Over time, his seeming un-revolutionary solution to local problems would lead to a revolution in banking: banks everywhere would start gambling on the markets with other people’s (government-backed) money. We have created the very fiat of a soft spongy printed money economy, sponsored by nothing other than the state itself. This brought us eventfully to The Financial Crisis and the illiquidity of the world today, 2017.

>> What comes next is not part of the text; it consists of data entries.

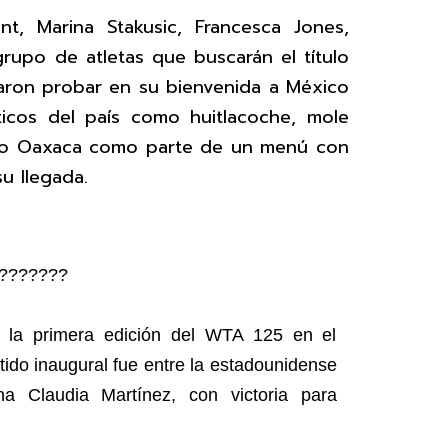
nt, Marina Stakusic, Francesca Jones,
rupo de atletas que buscarán el título
ron probar en su bienvenida a México
ticos del país como huitlacoche, mole
so Oaxaca como parte de un menú con
su llegada.
????????
 la primera edición del WTA 125 en el
ido inaugural fue entre la estadounidense
a Claudia Martínez, con victoria para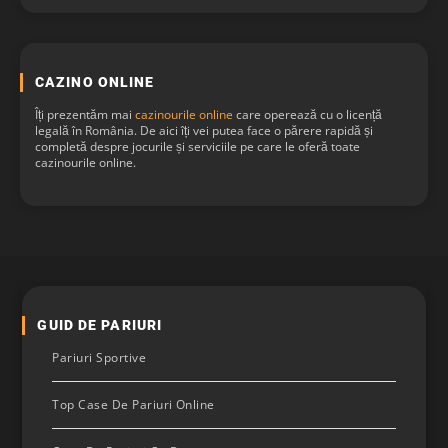
CAZINO ONLINE
Îți prezentăm mai
cazinourile online
care operează cu o licență
legală în România. De aici îți vei putea face o părere rapidă și
completă despre jocurile și serviciile pe care le oferă toate
cazinourile online.
GUID DE PARIURI
Pariuri Sportive
Top Case De Pariuri Online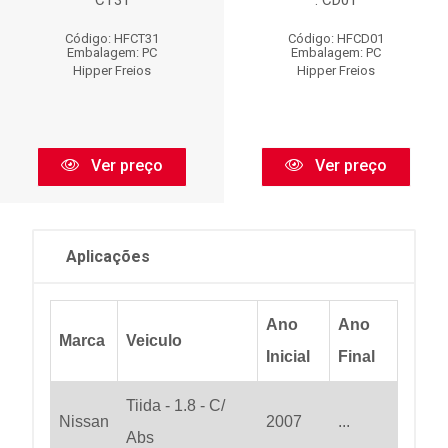
CT31
: CD01
Código: HFCT31
Código: HFCD01
Embalagem: PC
Embalagem: PC
Hipper Freios
Hipper Freios
Ver preço
Ver preço
Aplicações
Ano
Ano
Marca
Veiculo
Inicial
Final
Tiida - 1.8 - C/
Nissan
2007
...
Abs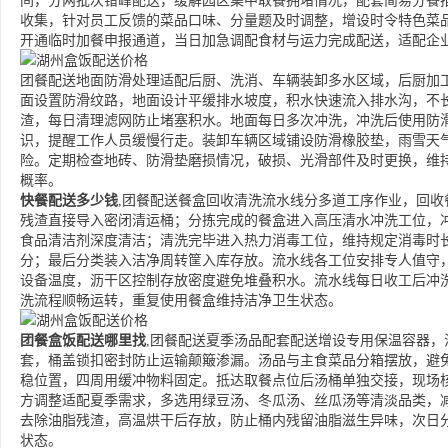
间，分两批次错峰配送，缓解园区集中取餐拥堵情况，配套简易分餐
收集，针对员工反馈的菜品口味、分量题及时调整，增设时令特色菜
开通临时加餐申报通道，当日加急调配食材与运力完成配送，适配企
团餐配送地面防滑处理适配后厨、洗消、车辆装卸多水区域，后厨加
面设置防滑纹路，地面设计平缓排水坡度，积水快速流入排水沟，不
渣，每日清理滤网防止堵塞积水。地面每日多次冲洗，冲洗后使用防
识，提醒工作人员缓慢行走。装卸车辆区域铺设防滑橡胶垫，雨雪天
险。定期检查地砖、防滑垫磨损情况，破损、光滑部件及时更换，维
概率。
快餐配送多少钱
,团餐配送餐盒回收清洗流水线分多道工序作业，回
残渣直接导入密闭清运桶；分拣完成的餐盒进入高压清水冲洗工位，
食品清洁剂深度清洁；清洗完毕进入热力消毒工位，维持规定消毒时
分；最后分类装入洁净周转筐入库存放。流水线各工位安排专人值守
设备温度，沥干区控制存放密度避免堆叠积水。流水线每日收工后冲
洗流程顺畅运转，重复使用餐盒维持洁净卫生状态。
团餐盒饭配送哪里找
,团餐配送夏季汤品配套配送增设专用保温容器
套，桶盖锁扣密封防止运输颠簸渗漏。汤品与主食菜品分箱摆放，避
稳位置，四周用缓冲物料固定。抵达取餐点位后汤桶单独交接，现场
方调整适配夏季需求，多选用绿豆汤、冬瓜汤、丝瓜汤等清淡品类，
去除油脂残渣，高温烘干后存放，防止桶内残留油脂滋生异味，次日
状态。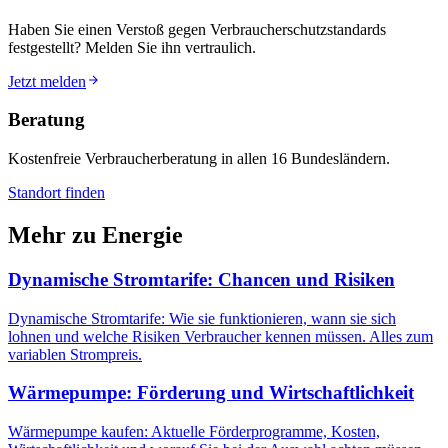
Haben Sie einen Verstoß gegen Verbraucherschutzstandards
festgestellt? Melden Sie ihn vertraulich.
Jetzt melden
Beratung
Kostenfreie Verbraucherberatung in allen 16 Bundesländern.
Standort finden
Mehr zu
Energie
Dynamische Stromtarife: Chancen und Risiken
Dynamische Stromtarife: Wie sie funktionieren, wann sie sich
lohnen und welche Risiken Verbraucher kennen müssen. Alles zum
variablen Strompreis.
Wärmepumpe: Förderung und Wirtschaftlichkeit
Wärmepumpe kaufen: Aktuelle Förderprogramme, Kosten,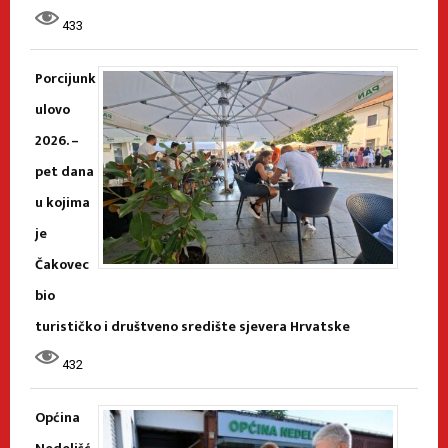
433
Porcijunk
ulovo
2026. –
pet dana
u kojima
je
Čakovec
bio
turističko i društveno središte sjevera Hrvatske
432
Općina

Like Keys, Keynes’ views were also easily refuted, in this case by Hayek, Mises, and the Austrian School of economics, and it is also a Warren and Marshall Syndrome away from rejection by most economists from around the world; however, this current false economy is unlike 1920’s event in that this new global disaster waiting to happen will likely be fought out in global currency wars, and the amassed public and private debt, will be much more painful to liquidate than it was in the Great Depression. This time there will be no New Deal; indeed, there will be, as there has been for 25 years in Japan—a nation which refuses to pay off their debt and revitalize their economy—constant stagnation. [We know that their debt is mostly internal and that they have the right to do this as a 'no longer dynamic' economy; moreover, that they've decided to remain a mono-cultural society at all cost, whose population in the near future will fall to under 100 million. One definition of stupidity is doing the same thing over and over again and expecting a different result. Since 1989, rather than paying off their debt, the Japanese government has delivered stimulation packages over and over; now it openly considers negative interest rates for its corporations. They use this faulty economic theory as a racket to fool themselves: that's the damage Keynes has had on the global economy.]
This article was not meant to demonize either of these fine men, for unlike Marx, whose personal letters prove him to be a resentful ignorant autocrat, Keys and Keynes were balanced individuals fighting for their views and well-read intellectuals as there ever were, it’s just a fact they were wrong in many fundamental ways. They inveighed their mistakes into the political arena and we are paying for it today. It is a warning to intellects everywhere, absolute knowledge is a myth and it is why the political apparatus shouldn’t be used to resolve intellectual and social disputes; issues should be resolved in the uncensored public square without the threat of or the use of force.
ENDNOTE: * The actual quote is, “Economics departments are dominated by Marxism, which is taken straight or on the rocks, in the form of Keynesianism.” Ayn Rand in, Philosophy: Who Needs It, (Fairness Doctrine for Education).